The Oregon Liquor Control Commission said Wednesday that it will prioritize applications received by June 15.
The state will set aside applications received after June 15 until the backlog is cleared.
Since April 2016, the commission has issued nearly 1,900 recreational marijuana licenses and nearly 29,000 worker permits. The number of applications has greatly exceeded expectations.
Under a law passed earlier this year, about 2,000 medical marijuana registrants are now required to register with the state’s cannabis tracking system by July 1. The OLCC will be responsible for auditing and inspecting medical marijuana registrants using that tracking system.
People continue to steadily apply to get licensed to produce, sell or process recreational marijuana, and it now takes longer to get approved, the OLCC says.
“In order to ensure that the OLCC is fulfilling its regulatory duties and providing timely responses to businesses in the industry, we must focus on the current participants in the system and preserve for the Oregon Legislature its consideration of the necessity for further statutory controls on marijuana licensing in 2019,” OLCC Director Steve Marks said in a prepared statement.

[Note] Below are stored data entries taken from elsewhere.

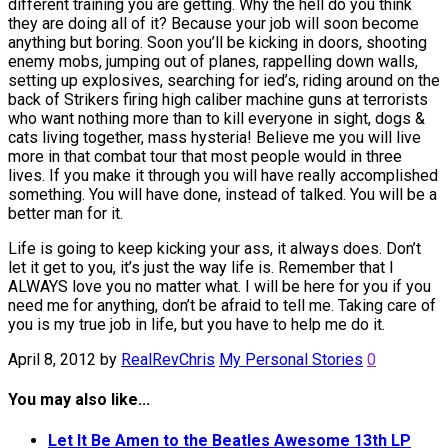
different training you are getting. Why the hell do you think
they are doing all of it? Because your job will soon become
anything but boring. Soon you’ll be kicking in doors, shooting
enemy mobs, jumping out of planes, rappelling down walls,
setting up explosives, searching for ied’s, riding around on the
back of Strikers firing high caliber machine guns at terrorists
who want nothing more than to kill everyone in sight, dogs &
cats living together, mass hysteria! Believe me you will live
more in that combat tour that most people would in three
lives. If you make it through you will have really accomplished
something. You will have done, instead of talked. You will be a
better man for it.
Life is going to keep kicking your ass, it always does. Don’t
let it get to you, it’s just the way life is. Remember that I
ALWAYS love you no matter what. I will be here for you if you
need me for anything, don’t be afraid to tell me. Taking care of
you is my true job in life, but you have to help me do it.
April 8, 2012
by
RealRevChris
My Personal Stories
0
You may also like...
Let It Be Amen to the Beatles Awesome 13th LP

Some believe there’s more than the backlog at play.
“That’s code for, ‘We’re going to put caps on licenses,’” said Donald Morse, chairman of the Oregon Cannabis Business Council.
Morse thinks the freeze means the agency will seek a cap on Oregon recreational marijuana licenses in the 2019 legislative session.

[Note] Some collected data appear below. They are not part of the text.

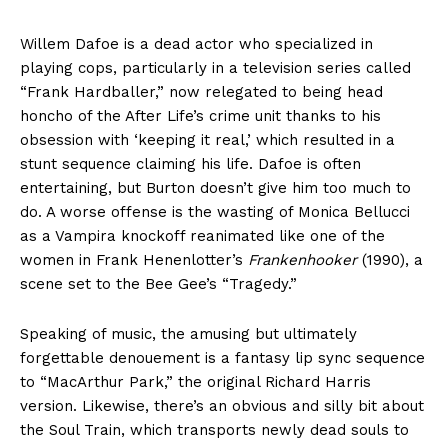
Willem Dafoe is a dead actor who specialized in
playing cops, particularly in a television series called
“Frank Hardballer,” now relegated to being head
honcho of the After Life’s crime unit thanks to his
obsession with ‘keeping it real,’ which resulted in a
stunt sequence claiming his life. Dafoe is often
entertaining, but Burton doesn’t give him too much to
do. A worse offense is the wasting of Monica Bellucci
as a Vampira knockoff reanimated like one of the
women in Frank Henenlotter’s
Frankenhooker
(1990), a
scene set to the Bee Gee’s “Tragedy.”
Speaking of music, the amusing but ultimately
forgettable denouement is a fantasy lip sync sequence
to “MacArthur Park,” the original Richard Harris
version. Likewise, there’s an obvious and silly bit about
the Soul Train, which transports newly dead souls to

A spokesman for the agency, Mark Pettinger, said that was up to the Legislature to decide.
“Well, that’s not our decision,” Pettinger said. “And all we can do is provide the Legislature with facts and information.”
The pause comes amid buzz that the state has produced far more cannabis than its residents can consume. U.S. Attorney for Oregon Billy Williams maintains that much of the excess likely gets trafficked across state lines.
But Pettinger says neither a recent audit of the state’s Cannabis Tracking System — which found vulnerabilities in the system that could allow illicit marijuana to fly under the radar — nor Williams’ recent statements.
“We’re just acknowledging that with the resources that we have, we need to focus on those who are already in the system and those who have already submitted an application into the system for us to be able to maintain the integrity of the system,” Pettinger said.